Industry stunned as Rothermere sells ‘crown jewels’ of regional press

By Press Gazette

By Jon Slattery

Northcliffe is to press on with its plans to axe journalists’ jobs
and its cost-cutting programme – despite the shock decision by owner
Daily Mail and General Trust to put the group up for sale.

The country’s third biggest regional publisher – with daily titles
concentrated in the East Midlands, across the West Country, Stoke,
Swansea and Aberdeen – is estimated to be worth up to £1.5bn. They have
been described by a Northcliffe editor as the “crown jewels” of the
regional press.

DMGT finance director Peter Williams told Press
Gazette the Aim Higher cost saving programme would continue, despite
Northcliffe being up for sale. Northcliffe is now targeting annual
savings of at least £30m a year by 2007 – £10m more than envisaged when
the programme was announced in the summer.

Already up to 47
journalists’ jobs are facing the axe in Bristol and Plymouth if, as
expected, subbing, photographic, features and sports departments are
pooled across morning and evening titles.

# The data:
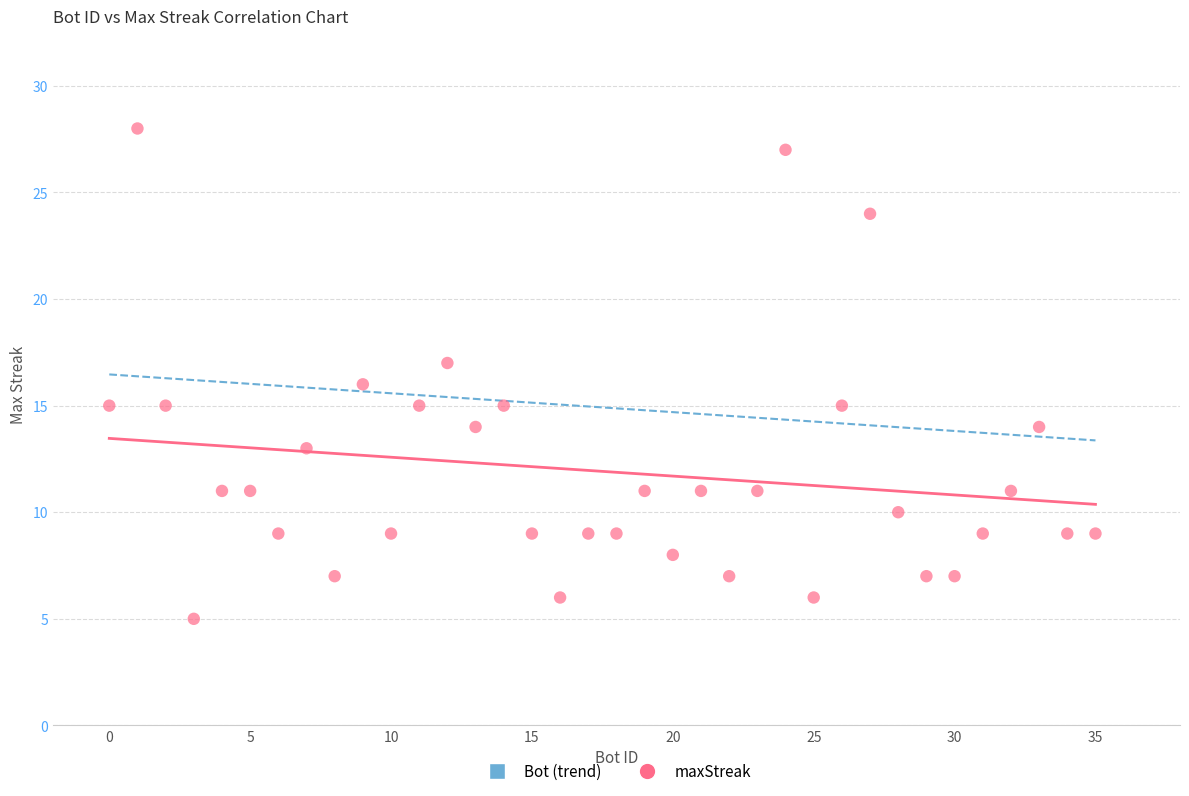

What is the range of X values (max minus min)?

35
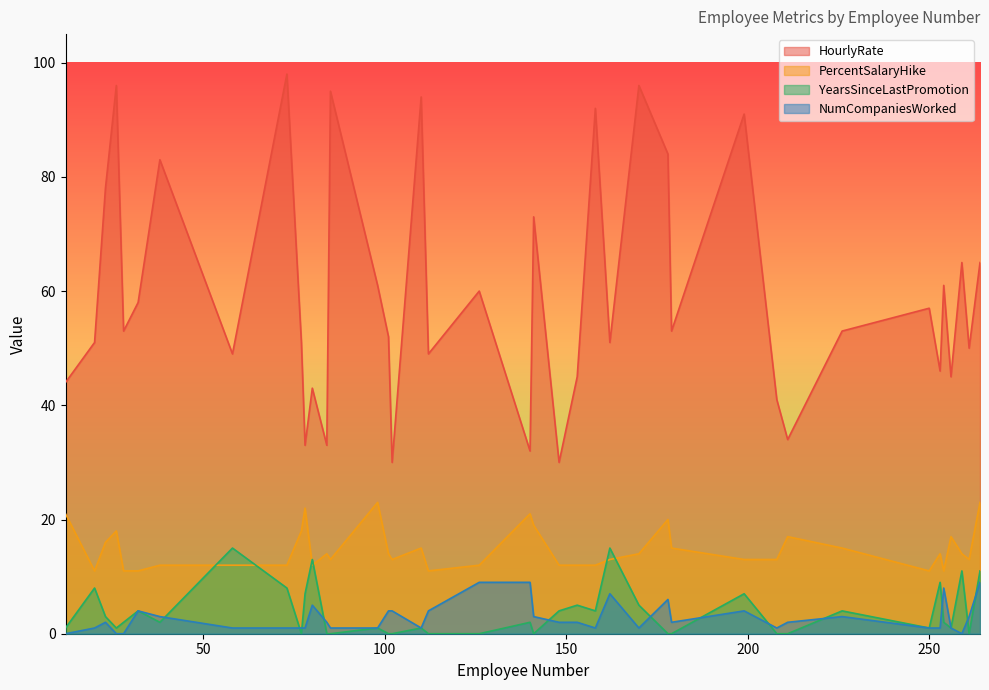

The PercentSalaryHike series shows 14 at 84. True or false?

True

# Exercise requirements:
Answer these from the article on the sale of Northcliffe:
(a) What is the group estimated to be worth?
(b) What annual savings is Northcliffe now targeting by 2007?
(c) How many journalists' jobs in Bristol and Plymouth are facing the axe?
The listing plays no part in what is asked here.

# The answer:
(a) Up to £1.5bn.
(b) At least £30m a year.
(c) Up to 47.